It's IT and it's my life
21 Oct
Kerja Keras Adalah Energi Kita merupakan sebuah kalimat dengan pemaknaan yang luar biasa. Kerja Keras Adalah Energi Kita benar-benar membakar semangat dan membuka mata kita bahwa benar adanya ketika kita menginginkan energi kita terisi, maka harus ada kerja keras yang menyelimutinya. Agaknya tagline: ” Kerja Keras Adalah Energi Kita ” merupakan tagline yang sangat sesuai dengan kinerja PERTAMINA belakangan ini. Berbagai macam ide yang digelontorkan PERTAMINA membuat mereka layak mendengungkan kalimat: ” Kerja Keras Adalah Energi Kita “. Tidak berhenti pada ide seperti mengeluarkan standar PASTI PAS, bahkan kinerja PERTAMINA dapat kita lihat pada banyaknya dibangun SPBU baru yang berarti memudahkan kita untuk menemukan sebuah layanan kelas dunia ketika sedang mengisi BBM. Primanya pelayanan ini didukung dengan pelatihan yang luar biasa dan dukungan sumber daya manusia yang kompeten. Jadi tidak bisa dipungkiri bahwa PERTAMINA berhak mengatakan Kerja Keras Adalah Energi Kita.
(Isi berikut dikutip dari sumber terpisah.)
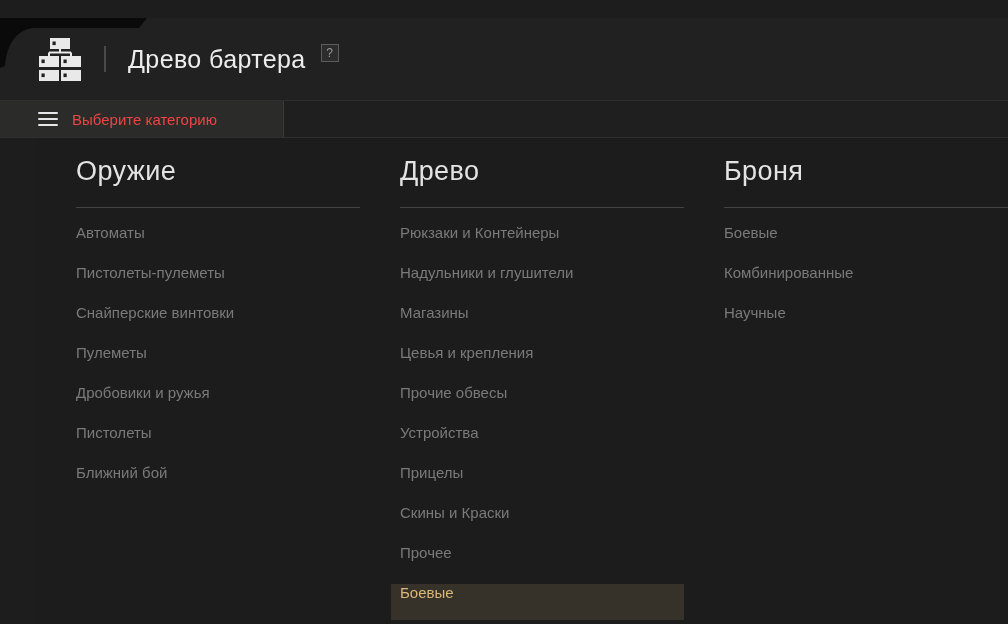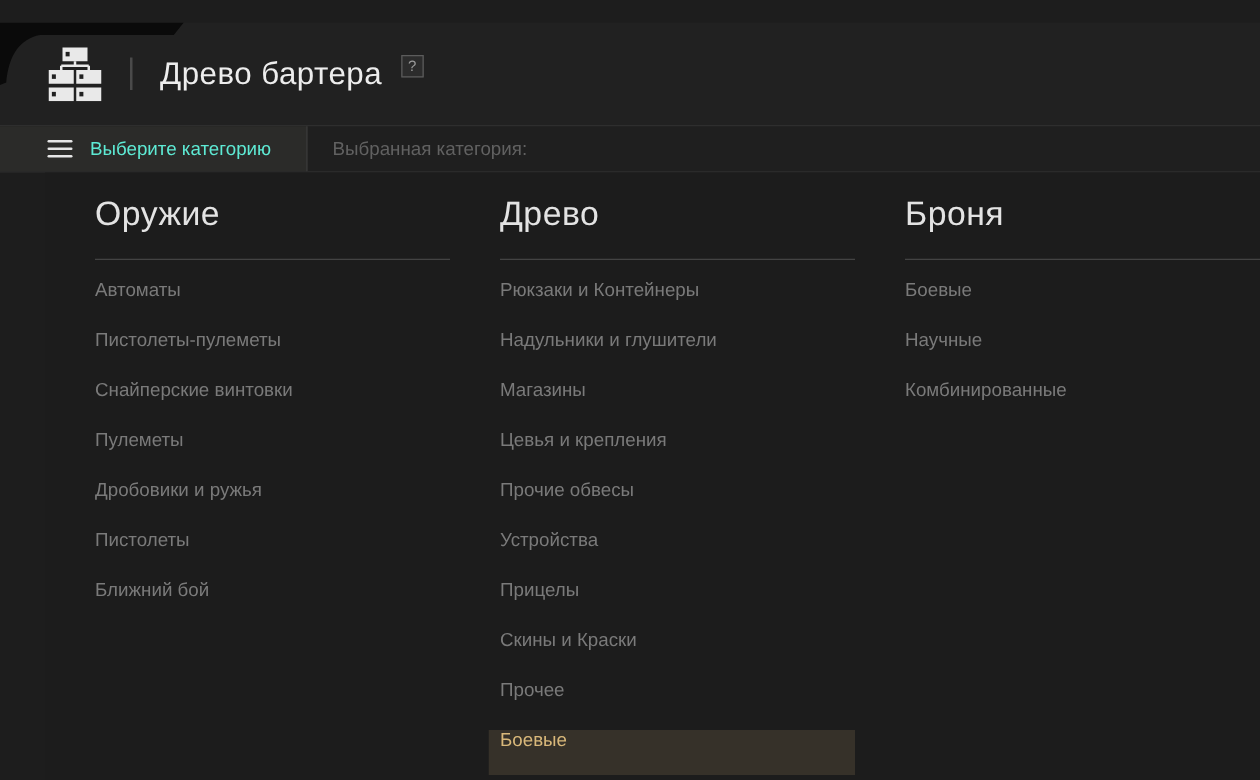--- a/index.html
+++ b/index.html
@@ -66,11 +66,11 @@
     cursor: pointer;
   }
   .tab.active {
-    width: 246px;
+    width: 284px;
     padding-left: 38px;
     background: var(--active-tab-bg, #2b2b29);
     border-right: 1px solid #3a3a3a;
-    color: #5eead4;
+    color: #ef4444;
   }
   .tab.inactive {
     padding-left: 20px;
Tapi apakah ini diperuntukkan bagi PERTAMINA? Saya rasa tidak. Kerja Keras Adalah Energi Kita seyogyanya merupakan seruan bagi kita untuk selalu berusaha sekuat tenaga untuk membuat diri kita, jiwa kita, dan lingkungan sekitar kita menjadi sebuah kesatuan yang baik; membentuk energi positif; dan bersinergi dengan keterpaduan. Terima kasih PERTAMINA karena sudah mengingatkan kami (saya pada khususnya) tentang Kerja Keras Adalah Energi Kita.
Dengan segala raihan tersebut, kita saja sebagai manusia tidak berarti harus berhenti, apalagi PERTAMINA yang merupakan sinergi kekuatan dengan tujuan mulia: “Membangun bangsa”. Besar harapan saya untuk mendukung PERTAMINA lewat ide: ” Kerja Keras Adalah Energi Kita ” adalah peningkatan kesejahteraan yang dimulai dari karyawan, pelanggan, masyarakat, dan negara. Mungkin beberapa masukan ini akan berguna:
Semoga semangat Kerja Keras Adalah Energi Kita dapat meresap kedalam diri kita masing-masing dan dapat membuat tagline: ” Kerja Keras Adalah Energi Kita ” menjadi tagline hidup kita.